» GIVEN RECORDS:
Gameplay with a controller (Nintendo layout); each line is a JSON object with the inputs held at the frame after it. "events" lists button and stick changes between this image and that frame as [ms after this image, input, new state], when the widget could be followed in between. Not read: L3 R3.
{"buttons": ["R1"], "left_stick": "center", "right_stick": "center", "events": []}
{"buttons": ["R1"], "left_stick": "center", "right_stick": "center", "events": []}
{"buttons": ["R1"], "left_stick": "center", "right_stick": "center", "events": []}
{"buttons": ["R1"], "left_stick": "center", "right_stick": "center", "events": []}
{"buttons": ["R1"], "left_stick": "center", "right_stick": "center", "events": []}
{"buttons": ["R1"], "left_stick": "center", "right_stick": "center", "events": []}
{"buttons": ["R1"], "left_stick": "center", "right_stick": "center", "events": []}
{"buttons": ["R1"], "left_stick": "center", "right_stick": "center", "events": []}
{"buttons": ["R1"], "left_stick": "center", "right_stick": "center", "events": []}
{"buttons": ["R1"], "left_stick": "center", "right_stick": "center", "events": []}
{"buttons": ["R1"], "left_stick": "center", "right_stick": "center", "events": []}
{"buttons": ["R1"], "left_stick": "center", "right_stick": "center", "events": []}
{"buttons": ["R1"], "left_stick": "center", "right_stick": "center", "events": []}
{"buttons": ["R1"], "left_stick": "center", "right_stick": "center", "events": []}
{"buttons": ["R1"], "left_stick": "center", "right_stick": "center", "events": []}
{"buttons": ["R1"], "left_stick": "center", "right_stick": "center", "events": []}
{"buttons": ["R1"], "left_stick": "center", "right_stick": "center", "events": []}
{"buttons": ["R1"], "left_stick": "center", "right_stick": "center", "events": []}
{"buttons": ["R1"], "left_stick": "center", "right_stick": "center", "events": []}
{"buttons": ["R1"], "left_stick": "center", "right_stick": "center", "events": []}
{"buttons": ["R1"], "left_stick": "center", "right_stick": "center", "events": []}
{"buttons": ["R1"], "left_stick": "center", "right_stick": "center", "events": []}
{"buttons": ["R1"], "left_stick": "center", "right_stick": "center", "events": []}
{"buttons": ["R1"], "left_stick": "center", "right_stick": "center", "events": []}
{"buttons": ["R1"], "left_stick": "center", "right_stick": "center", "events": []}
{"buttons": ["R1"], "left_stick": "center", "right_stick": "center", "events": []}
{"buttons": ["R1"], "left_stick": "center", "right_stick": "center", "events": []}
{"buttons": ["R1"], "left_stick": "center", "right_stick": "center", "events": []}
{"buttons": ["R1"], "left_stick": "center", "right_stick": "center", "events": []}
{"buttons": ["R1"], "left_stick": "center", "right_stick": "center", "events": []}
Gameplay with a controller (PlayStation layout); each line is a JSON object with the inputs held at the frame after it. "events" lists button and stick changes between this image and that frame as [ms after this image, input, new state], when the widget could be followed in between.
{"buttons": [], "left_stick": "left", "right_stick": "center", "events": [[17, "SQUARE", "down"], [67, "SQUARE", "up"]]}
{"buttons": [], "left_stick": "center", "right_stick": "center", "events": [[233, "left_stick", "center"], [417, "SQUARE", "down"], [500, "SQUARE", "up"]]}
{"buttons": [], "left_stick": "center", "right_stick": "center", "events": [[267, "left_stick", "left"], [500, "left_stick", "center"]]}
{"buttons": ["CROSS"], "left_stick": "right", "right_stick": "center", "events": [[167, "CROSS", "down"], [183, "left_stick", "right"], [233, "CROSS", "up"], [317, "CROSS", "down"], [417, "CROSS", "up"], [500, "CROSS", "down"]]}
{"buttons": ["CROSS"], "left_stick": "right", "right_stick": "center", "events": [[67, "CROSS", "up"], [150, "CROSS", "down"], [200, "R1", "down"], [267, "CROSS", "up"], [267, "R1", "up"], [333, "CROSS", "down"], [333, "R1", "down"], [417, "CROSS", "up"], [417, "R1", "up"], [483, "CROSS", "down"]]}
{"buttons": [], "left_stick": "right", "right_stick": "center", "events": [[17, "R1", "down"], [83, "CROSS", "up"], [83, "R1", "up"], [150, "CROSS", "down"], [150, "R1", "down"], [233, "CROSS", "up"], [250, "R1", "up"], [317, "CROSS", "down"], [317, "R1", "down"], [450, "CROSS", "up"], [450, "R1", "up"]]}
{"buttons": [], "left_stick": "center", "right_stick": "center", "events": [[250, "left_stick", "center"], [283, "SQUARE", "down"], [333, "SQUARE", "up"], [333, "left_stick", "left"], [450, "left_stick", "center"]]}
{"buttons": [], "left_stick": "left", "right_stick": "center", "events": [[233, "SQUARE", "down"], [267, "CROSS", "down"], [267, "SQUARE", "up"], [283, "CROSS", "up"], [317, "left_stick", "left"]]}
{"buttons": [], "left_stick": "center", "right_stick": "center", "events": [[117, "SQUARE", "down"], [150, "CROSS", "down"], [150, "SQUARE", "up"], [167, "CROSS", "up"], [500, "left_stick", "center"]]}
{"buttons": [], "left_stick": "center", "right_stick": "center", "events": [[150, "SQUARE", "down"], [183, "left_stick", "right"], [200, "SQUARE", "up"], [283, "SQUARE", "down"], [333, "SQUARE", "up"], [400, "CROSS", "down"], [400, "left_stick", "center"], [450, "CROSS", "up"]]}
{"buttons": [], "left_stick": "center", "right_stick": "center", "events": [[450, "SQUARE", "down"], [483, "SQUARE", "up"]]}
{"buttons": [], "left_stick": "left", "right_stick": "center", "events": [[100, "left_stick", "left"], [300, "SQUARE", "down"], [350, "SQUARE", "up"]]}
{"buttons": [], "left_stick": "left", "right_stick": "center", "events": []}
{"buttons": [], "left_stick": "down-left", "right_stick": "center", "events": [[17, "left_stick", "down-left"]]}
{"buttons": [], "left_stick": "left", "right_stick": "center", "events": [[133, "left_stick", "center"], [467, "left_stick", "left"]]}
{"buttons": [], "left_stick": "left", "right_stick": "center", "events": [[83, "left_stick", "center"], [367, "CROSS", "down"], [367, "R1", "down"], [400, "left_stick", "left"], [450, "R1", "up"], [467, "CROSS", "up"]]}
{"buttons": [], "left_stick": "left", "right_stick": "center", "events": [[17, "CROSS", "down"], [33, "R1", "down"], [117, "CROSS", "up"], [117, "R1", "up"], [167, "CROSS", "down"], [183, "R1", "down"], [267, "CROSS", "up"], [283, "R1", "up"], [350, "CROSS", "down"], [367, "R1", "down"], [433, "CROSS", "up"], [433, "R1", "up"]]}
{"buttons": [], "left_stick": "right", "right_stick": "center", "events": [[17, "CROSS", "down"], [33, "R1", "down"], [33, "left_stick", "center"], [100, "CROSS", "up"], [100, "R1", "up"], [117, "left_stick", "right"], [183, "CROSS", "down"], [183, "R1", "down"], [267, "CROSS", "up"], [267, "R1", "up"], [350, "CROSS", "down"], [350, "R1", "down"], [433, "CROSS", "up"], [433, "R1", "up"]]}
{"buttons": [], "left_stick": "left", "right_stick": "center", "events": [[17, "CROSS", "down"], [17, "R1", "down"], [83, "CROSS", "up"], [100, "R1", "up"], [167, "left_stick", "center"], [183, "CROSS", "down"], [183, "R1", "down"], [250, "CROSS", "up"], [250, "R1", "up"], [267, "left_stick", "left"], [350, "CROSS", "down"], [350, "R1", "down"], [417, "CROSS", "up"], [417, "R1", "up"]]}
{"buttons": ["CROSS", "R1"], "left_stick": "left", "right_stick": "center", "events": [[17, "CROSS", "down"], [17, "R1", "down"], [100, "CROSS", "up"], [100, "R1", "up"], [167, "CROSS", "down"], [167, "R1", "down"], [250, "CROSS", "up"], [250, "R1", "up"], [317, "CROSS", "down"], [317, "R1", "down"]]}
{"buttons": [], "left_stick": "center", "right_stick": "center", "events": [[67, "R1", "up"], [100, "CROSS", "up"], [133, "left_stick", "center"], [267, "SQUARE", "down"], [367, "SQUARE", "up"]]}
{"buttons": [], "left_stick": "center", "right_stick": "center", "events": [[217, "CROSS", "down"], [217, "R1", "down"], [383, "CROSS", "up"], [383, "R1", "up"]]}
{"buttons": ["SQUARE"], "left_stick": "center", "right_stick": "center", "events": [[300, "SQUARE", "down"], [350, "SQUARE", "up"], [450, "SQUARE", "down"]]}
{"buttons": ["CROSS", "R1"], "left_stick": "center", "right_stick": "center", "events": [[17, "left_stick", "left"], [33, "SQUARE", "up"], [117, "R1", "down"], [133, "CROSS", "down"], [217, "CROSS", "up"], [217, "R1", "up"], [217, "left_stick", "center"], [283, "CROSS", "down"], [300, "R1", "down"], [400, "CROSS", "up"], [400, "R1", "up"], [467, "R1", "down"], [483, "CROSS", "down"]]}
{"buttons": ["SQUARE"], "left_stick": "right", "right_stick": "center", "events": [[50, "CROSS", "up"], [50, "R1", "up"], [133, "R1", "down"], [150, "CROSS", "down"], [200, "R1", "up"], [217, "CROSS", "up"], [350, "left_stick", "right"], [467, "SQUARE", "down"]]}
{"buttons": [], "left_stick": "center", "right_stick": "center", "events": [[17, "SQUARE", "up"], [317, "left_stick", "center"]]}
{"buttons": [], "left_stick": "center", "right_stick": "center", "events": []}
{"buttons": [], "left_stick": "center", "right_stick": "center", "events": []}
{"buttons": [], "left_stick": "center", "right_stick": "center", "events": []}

» WORK TASK: How many lines in the listing above have the word "input" in them? Count them and give the number alone.

» SOLUTION TO THIS PROBLEM: 2